ON THE topic of Tibet, Xi Jinping, the man widely expected to be the next leader of the Chinese Communist Party, sounds much like his predecessors. Speaking on July 19th in the capital, Lhasa, in front of the Potala Palace, former residence of the Dalai Lamas, Tibet’s spiritual leaders, he celebrated the way Chinese rule had led Tibet “from the dark toward the light”.

In material terms, he has an obvious point. Tibet is far better-off than in 1951, when a young Dalai Lama reached a “17-point agreement” ceding Chinese sovereignty over the territory. He also has a point that, before 1951, Tibet was not some idyllic Shangri-La of tinkling temple bells, lowing conch shells and smiling people, but a highly stratified society relying on mass monasticism and serfdom.

The difficulty Mr Xi and his predecessors face, however, is that large numbers of Tibetans resent Chinese rule. Many are still loyal to the Dalai Lama, who fled into exile with some 80,000 of his followers after the crushing of an anti-Chinese uprising in 1959. Since then the region has been scarred by periodic riots, including a bloody outburst of anti-Chinese violence in Lhasa in 2008.

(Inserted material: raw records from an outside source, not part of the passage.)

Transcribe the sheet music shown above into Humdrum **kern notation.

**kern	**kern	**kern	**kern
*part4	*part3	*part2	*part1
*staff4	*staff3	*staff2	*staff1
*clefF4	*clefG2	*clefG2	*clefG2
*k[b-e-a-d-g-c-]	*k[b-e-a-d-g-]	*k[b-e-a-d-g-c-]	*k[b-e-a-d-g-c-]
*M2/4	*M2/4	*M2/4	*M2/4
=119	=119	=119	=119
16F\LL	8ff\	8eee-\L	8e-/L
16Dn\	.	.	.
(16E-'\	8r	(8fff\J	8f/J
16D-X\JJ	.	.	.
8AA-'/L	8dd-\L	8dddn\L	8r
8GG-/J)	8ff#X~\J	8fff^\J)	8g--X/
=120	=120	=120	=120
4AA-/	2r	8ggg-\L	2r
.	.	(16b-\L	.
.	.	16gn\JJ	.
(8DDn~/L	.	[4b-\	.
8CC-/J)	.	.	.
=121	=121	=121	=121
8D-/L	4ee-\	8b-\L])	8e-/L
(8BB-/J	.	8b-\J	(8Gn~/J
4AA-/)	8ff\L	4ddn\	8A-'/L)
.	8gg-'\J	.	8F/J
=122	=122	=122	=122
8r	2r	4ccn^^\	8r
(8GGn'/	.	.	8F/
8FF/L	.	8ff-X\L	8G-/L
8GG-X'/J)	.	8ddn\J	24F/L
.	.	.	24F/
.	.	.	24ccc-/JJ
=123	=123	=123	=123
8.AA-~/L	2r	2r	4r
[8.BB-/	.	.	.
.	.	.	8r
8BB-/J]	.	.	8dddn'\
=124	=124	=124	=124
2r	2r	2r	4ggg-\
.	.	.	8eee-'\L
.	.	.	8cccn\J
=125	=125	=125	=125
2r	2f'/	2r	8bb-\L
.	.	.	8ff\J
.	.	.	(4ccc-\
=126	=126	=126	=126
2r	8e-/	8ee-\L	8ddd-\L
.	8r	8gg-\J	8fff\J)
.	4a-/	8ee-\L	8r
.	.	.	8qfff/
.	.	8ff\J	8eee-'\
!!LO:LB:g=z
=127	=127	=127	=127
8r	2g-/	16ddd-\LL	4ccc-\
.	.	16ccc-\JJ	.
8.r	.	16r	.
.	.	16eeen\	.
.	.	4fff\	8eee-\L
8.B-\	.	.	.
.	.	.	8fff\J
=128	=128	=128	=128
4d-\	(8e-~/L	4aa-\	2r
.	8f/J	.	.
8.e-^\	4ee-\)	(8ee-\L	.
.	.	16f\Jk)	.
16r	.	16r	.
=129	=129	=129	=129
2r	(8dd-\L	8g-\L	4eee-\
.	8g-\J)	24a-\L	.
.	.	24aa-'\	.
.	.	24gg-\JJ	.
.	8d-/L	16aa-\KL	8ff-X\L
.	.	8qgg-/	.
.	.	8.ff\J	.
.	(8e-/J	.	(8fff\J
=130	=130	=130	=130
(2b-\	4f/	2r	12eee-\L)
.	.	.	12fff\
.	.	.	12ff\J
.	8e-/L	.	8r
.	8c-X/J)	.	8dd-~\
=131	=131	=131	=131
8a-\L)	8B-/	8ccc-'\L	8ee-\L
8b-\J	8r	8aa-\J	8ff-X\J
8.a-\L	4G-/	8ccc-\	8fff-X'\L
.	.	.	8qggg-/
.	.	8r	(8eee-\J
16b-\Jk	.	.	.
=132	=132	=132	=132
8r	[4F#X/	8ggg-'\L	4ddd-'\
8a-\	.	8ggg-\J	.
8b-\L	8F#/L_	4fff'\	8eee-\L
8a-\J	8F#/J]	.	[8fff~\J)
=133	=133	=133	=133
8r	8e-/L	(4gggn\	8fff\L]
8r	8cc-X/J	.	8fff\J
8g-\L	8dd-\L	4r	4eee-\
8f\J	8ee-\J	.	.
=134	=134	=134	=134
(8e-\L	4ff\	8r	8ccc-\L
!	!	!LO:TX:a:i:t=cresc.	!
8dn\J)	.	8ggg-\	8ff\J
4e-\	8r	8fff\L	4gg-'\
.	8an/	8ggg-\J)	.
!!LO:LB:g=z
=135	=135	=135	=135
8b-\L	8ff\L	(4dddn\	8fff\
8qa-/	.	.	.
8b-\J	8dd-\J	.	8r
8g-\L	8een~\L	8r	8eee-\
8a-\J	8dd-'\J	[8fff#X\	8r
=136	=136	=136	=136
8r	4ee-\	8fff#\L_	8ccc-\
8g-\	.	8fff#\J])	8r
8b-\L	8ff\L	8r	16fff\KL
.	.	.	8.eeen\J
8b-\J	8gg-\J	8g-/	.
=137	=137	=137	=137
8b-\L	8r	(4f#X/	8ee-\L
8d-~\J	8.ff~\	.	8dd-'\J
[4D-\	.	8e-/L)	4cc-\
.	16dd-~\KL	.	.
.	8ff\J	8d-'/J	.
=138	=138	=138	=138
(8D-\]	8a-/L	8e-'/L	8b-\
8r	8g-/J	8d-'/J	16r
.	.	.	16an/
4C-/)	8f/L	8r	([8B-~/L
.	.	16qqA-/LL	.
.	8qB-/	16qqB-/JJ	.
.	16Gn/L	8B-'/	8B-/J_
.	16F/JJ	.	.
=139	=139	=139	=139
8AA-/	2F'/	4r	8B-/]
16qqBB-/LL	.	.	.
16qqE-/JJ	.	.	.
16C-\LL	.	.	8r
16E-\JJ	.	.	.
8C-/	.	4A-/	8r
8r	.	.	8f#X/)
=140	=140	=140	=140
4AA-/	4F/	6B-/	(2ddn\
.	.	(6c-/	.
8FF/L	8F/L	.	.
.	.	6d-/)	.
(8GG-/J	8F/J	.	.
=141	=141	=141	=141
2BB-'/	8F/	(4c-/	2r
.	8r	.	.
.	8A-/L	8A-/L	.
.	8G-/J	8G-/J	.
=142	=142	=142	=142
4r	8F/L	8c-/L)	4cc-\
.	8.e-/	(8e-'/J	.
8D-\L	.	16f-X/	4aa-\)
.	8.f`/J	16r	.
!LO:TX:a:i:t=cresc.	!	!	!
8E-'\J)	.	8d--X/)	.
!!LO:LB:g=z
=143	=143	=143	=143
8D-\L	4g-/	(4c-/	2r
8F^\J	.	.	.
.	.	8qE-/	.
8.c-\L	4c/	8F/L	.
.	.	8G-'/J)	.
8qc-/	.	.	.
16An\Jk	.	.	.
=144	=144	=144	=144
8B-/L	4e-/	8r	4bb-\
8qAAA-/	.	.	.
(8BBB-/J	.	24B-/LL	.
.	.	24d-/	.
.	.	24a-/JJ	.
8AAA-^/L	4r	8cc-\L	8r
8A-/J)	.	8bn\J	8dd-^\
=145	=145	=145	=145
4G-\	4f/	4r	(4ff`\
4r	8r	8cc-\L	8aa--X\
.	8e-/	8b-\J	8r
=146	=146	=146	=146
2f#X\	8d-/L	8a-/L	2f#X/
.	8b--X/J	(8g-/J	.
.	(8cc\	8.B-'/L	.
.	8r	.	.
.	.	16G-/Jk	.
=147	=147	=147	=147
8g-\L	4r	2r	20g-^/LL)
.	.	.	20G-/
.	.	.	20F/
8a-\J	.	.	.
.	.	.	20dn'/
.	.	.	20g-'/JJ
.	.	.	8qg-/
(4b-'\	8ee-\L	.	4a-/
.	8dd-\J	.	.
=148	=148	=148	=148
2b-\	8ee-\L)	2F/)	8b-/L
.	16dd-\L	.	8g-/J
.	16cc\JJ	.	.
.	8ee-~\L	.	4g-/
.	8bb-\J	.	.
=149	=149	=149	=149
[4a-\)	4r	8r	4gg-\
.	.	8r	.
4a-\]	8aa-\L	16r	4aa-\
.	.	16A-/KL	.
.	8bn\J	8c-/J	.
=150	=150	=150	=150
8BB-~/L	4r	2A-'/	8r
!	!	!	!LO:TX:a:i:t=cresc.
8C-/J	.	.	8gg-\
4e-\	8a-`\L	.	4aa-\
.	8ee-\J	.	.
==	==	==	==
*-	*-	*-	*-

This year has seen a confrontation at the Kirti monastery in a part of historic Tibet now incorporated in the Chinese province of Sichuan, after a young monk burnt himself to death in March. Hundreds of monks have been taken off for “patriotic education”. This year has also seen a heavy security crackdown to prevent any unrest to mark the 60th anniversary of the 17-point agreement, or the Party’s 90th birthday on July 1st.